- [ASSIGNED TASK]:
Reproduce the text of the rows below, swapping each occurrence of "OCD" for "OCE" and leaving everything else unchanged. Omit the pictures from the answer.

- [EXCERPTED RECORDS]:
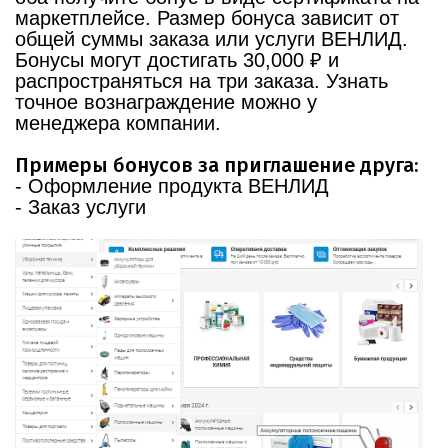
маркетплейсе. Размер бонуса зависит от
общей суммы заказа или услуги ВЕНЛИД.
Бонусы могут достигать 30,000 ₽ и
распространяться на три заказа. Узнать
точное вознаграждение можно у
менеджера компании.
Примеры бонусов за приглашение друга:
- Оформление продукта ВЕНЛИД
- Заказ услуги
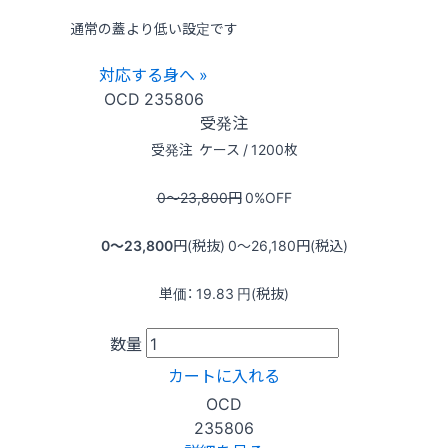
通常の蓋より低い設定です
対応する身へ »
OCD
235806
受発注
受発注
ケース / 1200枚
0〜23,800
円
0
%OFF
0〜23,800
円(税抜)
0〜26,180
円(税込)
単価：
19.83
円(税抜)
数量
カートに入れる
OCD
235806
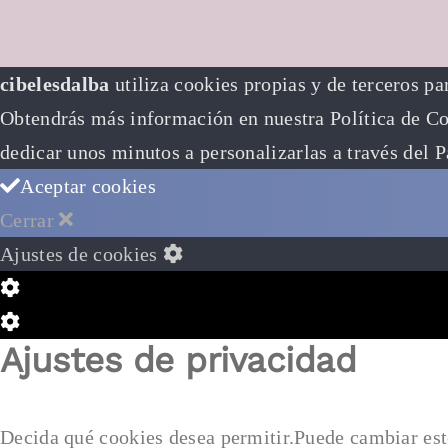
cibelesdalba
utiliza cookies propias y de terceros pa
Obtendrás más información en nuestra Política de Coo
dedicar unos minutos a personalizarlas a través del
P
Aceptar cookies
Cerrar
Ajustes de cookies
Configuración
de
Configuración
Ajustes de privacidad
Cookie
de
Box
Cookie
Box
Decida qué cookies desea permitir.Puede cambiar est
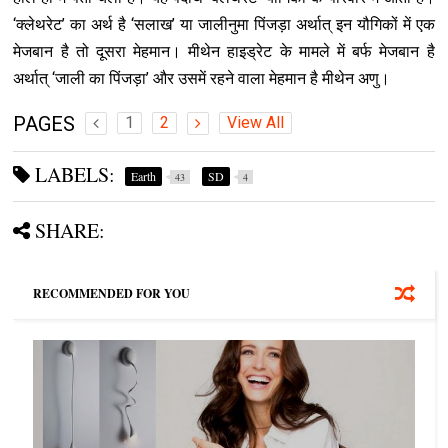
‘क्लेथरेट’ का अर्थ है ‘सलाख’ या जालीनुमा पिंजड़ा अर्थात् इन यौगिकों में एक
मेजबान है तो दूसरा मेहमान। मीथेन हाइड्रेट के मामले में बर्फ मेजबान है
अर्थात् ‘जाली का पिंजड़ा’ और उसमें रहने वाला मेहमान है मीथेन अणु।
PAGES
1
2
View All
LABELS:
Earth
SD
43
4
SHARE:
RECOMMENDED FOR YOU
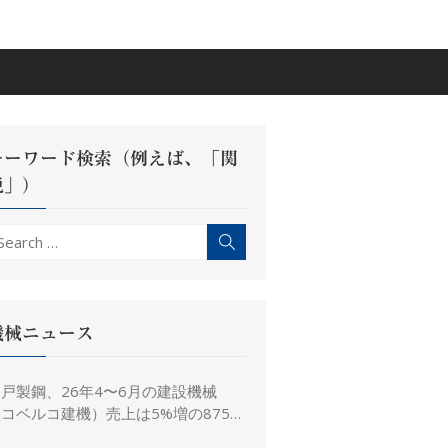
キーワード検索（例えば、「関
税」）
earch
Search
r:
機械ニュース
戸製鋼、26年4〜6月の建設機械
コベルコ建機）売上は5%増の875億
、26年度予想は16%増の4,520億円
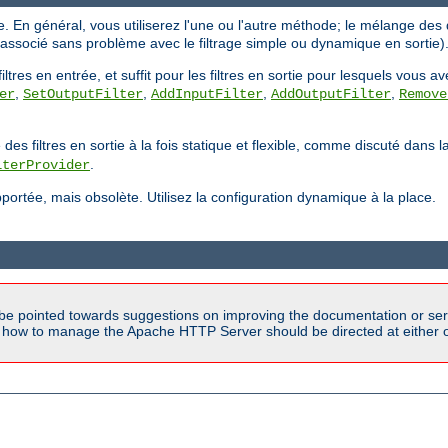
ique. En général, vous utiliserez l'une ou l'autre méthode; le mélange d
e associé sans problème avec le filtrage simple ou dynamique en sortie)
tres en entrée, et suffit pour les filtres en sortie pour lesquels vous a
,
,
,
,
er
SetOutputFilter
AddInputFilter
AddOutputFilter
Remove
filtres en sortie à la fois statique et flexible, comme discuté dans 
.
lterProvider
ortée, mais obsolète. Utilisez la configuration dynamique à la place.
be pointed towards suggestions on improving the documentation or ser
n how to manage the Apache HTTP Server should be directed at either ou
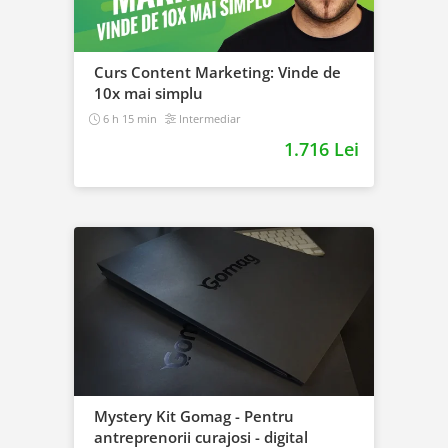
Curs Content Marketing: Vinde de
10x mai simplu
6 h 15 min
Intermediar
1.716 Lei
Mystery Kit Gomag - Pentru
antreprenorii curajosi - digital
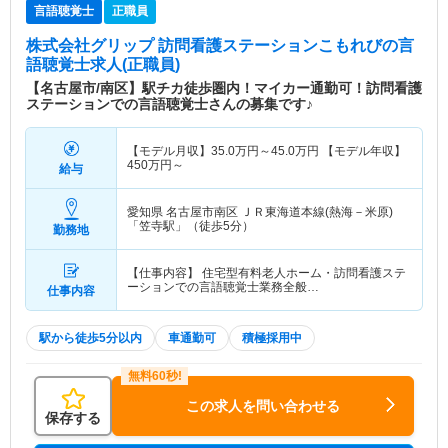
言語聴覚士
正職員
株式会社グリップ 訪問看護ステーションこもれび
の言
語聴覚士求人(正職員)
【名古屋市/南区】駅チカ徒歩圏内！マイカー通勤可！訪問看護
ステーションでの言語聴覚士さんの募集です♪
【モデル月収】
35.0
万円～
45.0
万円
【モデル年収】
450
万円～
給与
愛知県 名古屋市南区
ＪＲ東海道本線(熱海－米原)
「笠寺駅」（徒歩5分）
勤務地
【仕事内容】 住宅型有料老人ホーム・訪問看護ステ
ーションでの言語聴覚士業務全般…
仕事内容
駅から徒歩5分以内
車通勤可
積極採用中
この求人を問い合わせる
保存する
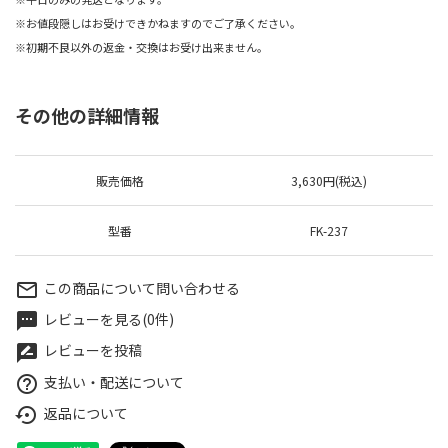
※お値段隠しはお受けできかねますのでご了承ください。
※初期不良以外の返金・交換はお受け出来ません。
その他の詳細情報
販売価格
3,630円(税込)
型番
FK-237
この商品について問い合わせる
mail_outline
レビューを見る(0件)
textsms
レビューを投稿
rate_review
支払い・配送について
help_outline
返品について
settings_backup_restore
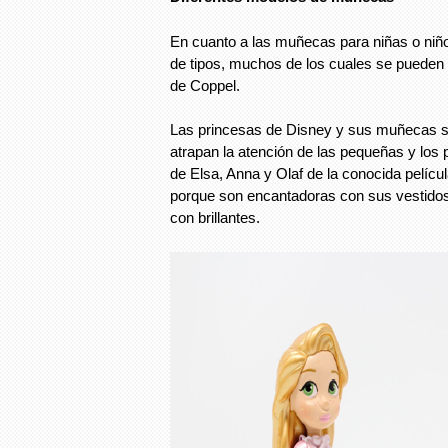
En cuanto a las muñecas para niñas o niñ
de tipos, muchos de los cuales se pueden 
de Coppel.
Las princesas de Disney y sus muñecas s
atrapan la atención de las pequeñas y los
de Elsa, Anna y Olaf de la conocida pelícu
porque son encantadoras con sus vestidos 
con brillantes.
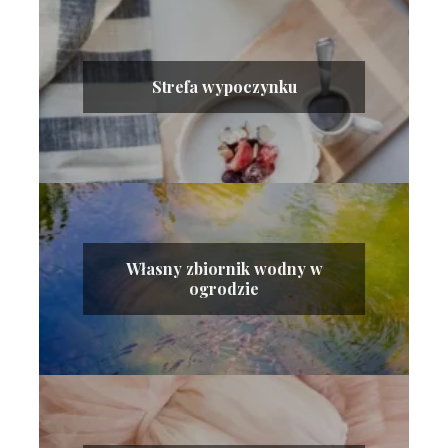
Strefa wypoczynku
Własny zbiornik wodny w
ogrodzie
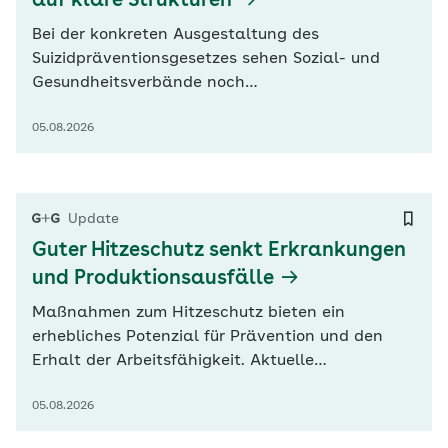
auf klare Strukturen
Bei der konkreten Ausgestaltung des
Suizidpräventionsgesetzes sehen Sozial- und
Gesundheitsverbände noch
Nachbesserungsbedarf. Der GKV-
05.08.2026
Spitzenverband (GKV-SV) warnt in seiner
Stellungnahme zur Anhörung heute im
Bundesgesundheitsministerium vor
Doppelstrukturen. Zudem dürften staatliche
Update
Aufgaben nicht aus Beitragsmitteln finanziert
Guter Hitzeschutz senkt Erkrankungen
werden. Weitere…
und Produktionsausfälle
Maßnahmen zum Hitzeschutz bieten ein
erhebliches Potenzial für Prävention und den
Erhalt der Arbeitsfähigkeit. Aktuelle
Befragungen zeigten, dass sich ein erheblicher
05.08.2026
Teil der Beschäftigten durch Hitze stark belastet
fühlte, berichten vier Wissenschaftlerinnen in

- [OUTPUT]:
маркетплейсе. Размер бонуса зависит от
общей суммы заказа или услуги ВЕНЛИД.
Бонусы могут достигать 30,000 ₽ и
распространяться на три заказа. Узнать
точное вознаграждение можно у
менеджера компании.
Примеры бонусов за приглашение друга:
- Оформление продукта ВЕНЛИД
- Заказ услуги
通常の蓋より低い設定です
対応する身へ »
OCE
235806
受発注
受発注
ケース / 1200枚
0〜23,800
円
0
%OFF
0〜23,800
円(税抜)
0〜26,180
円(税込)
単価：
19.83
円(税抜)
数量
カートに入れる
OCE
235806
cibelesdalba
utiliza cookies propias y de terceros pa
Obtendrás más información en nuestra Política de Coo
dedicar unos minutos a personalizarlas a través del
P
Aceptar cookies
Cerrar
Ajustes de cookies
Configuración
de
Configuración
Ajustes de privacidad
Cookie
de
Box
Cookie
Box
Decida qué cookies desea permitir.Puede cambiar est
‘क्लेथरेट’ का अर्थ है ‘सलाख’ या जालीनुमा पिंजड़ा अर्थात् इन यौगिकों में एक
मेजबान है तो दूसरा मेहमान। मीथेन हाइड्रेट के मामले में बर्फ मेजबान है
अर्थात् ‘जाली का पिंजड़ा’ और उसमें रहने वाला मेहमान है मीथेन अणु।
PAGES
1
2
View All
LABELS:
Earth
SD
43
4
SHARE:
RECOMMENDED FOR YOU
キーワード検索（例えば、「関
税」）
earch
Search
r:
機械ニュース
戸製鋼、26年4〜6月の建設機械
コベルコ建機）売上は5%増の875億
、26年度予想は16%増の4,520億円
ique. En général, vous utiliserez l'une ou l'autre méthode; le mélange d
e associé sans problème avec le filtrage simple ou dynamique en sortie)
tres en entrée, et suffit pour les filtres en sortie pour lesquels vous a
,
,
,
,
er
SetOutputFilter
AddInputFilter
AddOutputFilter
Remove
filtres en sortie à la fois statique et flexible, comme discuté dans 
.
lterProvider
ortée, mais obsolète. Utilisez la configuration dynamique à la place.
be pointed towards suggestions on improving the documentation or ser
n how to manage the Apache HTTP Server should be directed at either ou
Curs Content Marketing: Vinde de
10x mai simplu
6 h 15 min
Intermediar
1.716 Lei
Mystery Kit Gomag - Pentru
antreprenorii curajosi - digital
言語聴覚士
正職員
株式会社グリップ 訪問看護ステーションこもれび
の言
語聴覚士求人(正職員)
【名古屋市/南区】駅チカ徒歩圏内！マイカー通勤可！訪問看護
ステーションでの言語聴覚士さんの募集です♪
【モデル月収】
35.0
万円～
45.0
万円
【モデル年収】
450
万円～
給与
愛知県 名古屋市南区
ＪＲ東海道本線(熱海－米原)
「笠寺駅」（徒歩5分）
勤務地
【仕事内容】 住宅型有料老人ホーム・訪問看護ステ
ーションでの言語聴覚士業務全般…
仕事内容
駅から徒歩5分以内
車通勤可
積極採用中
この求人を問い合わせる
保存する
※お値段隠しはお受けできかねますのでご了承ください。
※初期不良以外の返金・交換はお受け出来ません。
その他の詳細情報
販売価格
3,630円(税込)
型番
FK-237
この商品について問い合わせる
mail_outline
レビューを見る(0件)
textsms
レビューを投稿
rate_review
支払い・配送について
help_outline
返品について
settings_backup_restore
En cuanto a las muñecas para niñas o niñ
de tipos, muchos de los cuales se pueden 
de Coppel.
Las princesas de Disney y sus muñecas s
atrapan la atención de las pequeñas y los
de Elsa, Anna y Olaf de la conocida pelícu
porque son encantadoras con sus vestidos 
con brillantes.
Strefa wypoczynku
Własny zbiornik wodny w
ogrodzie
auf klare Strukturen
Bei der konkreten Ausgestaltung des
Suizidpräventionsgesetzes sehen Sozial- und
Gesundheitsverbände noch
Nachbesserungsbedarf. Der GKV-
05.08.2026
Spitzenverband (GKV-SV) warnt in seiner
Stellungnahme zur Anhörung heute im
Bundesgesundheitsministerium vor
Doppelstrukturen. Zudem dürften staatliche
Update
Aufgaben nicht aus Beitragsmitteln finanziert
Guter Hitzeschutz senkt Erkrankungen
werden. Weitere…
und Produktionsausfälle
Maßnahmen zum Hitzeschutz bieten ein
erhebliches Potenzial für Prävention und den
Erhalt der Arbeitsfähigkeit. Aktuelle
Befragungen zeigten, dass sich ein erheblicher
05.08.2026
Teil der Beschäftigten durch Hitze stark belastet
fühlte, berichten vier Wissenschaftlerinnen in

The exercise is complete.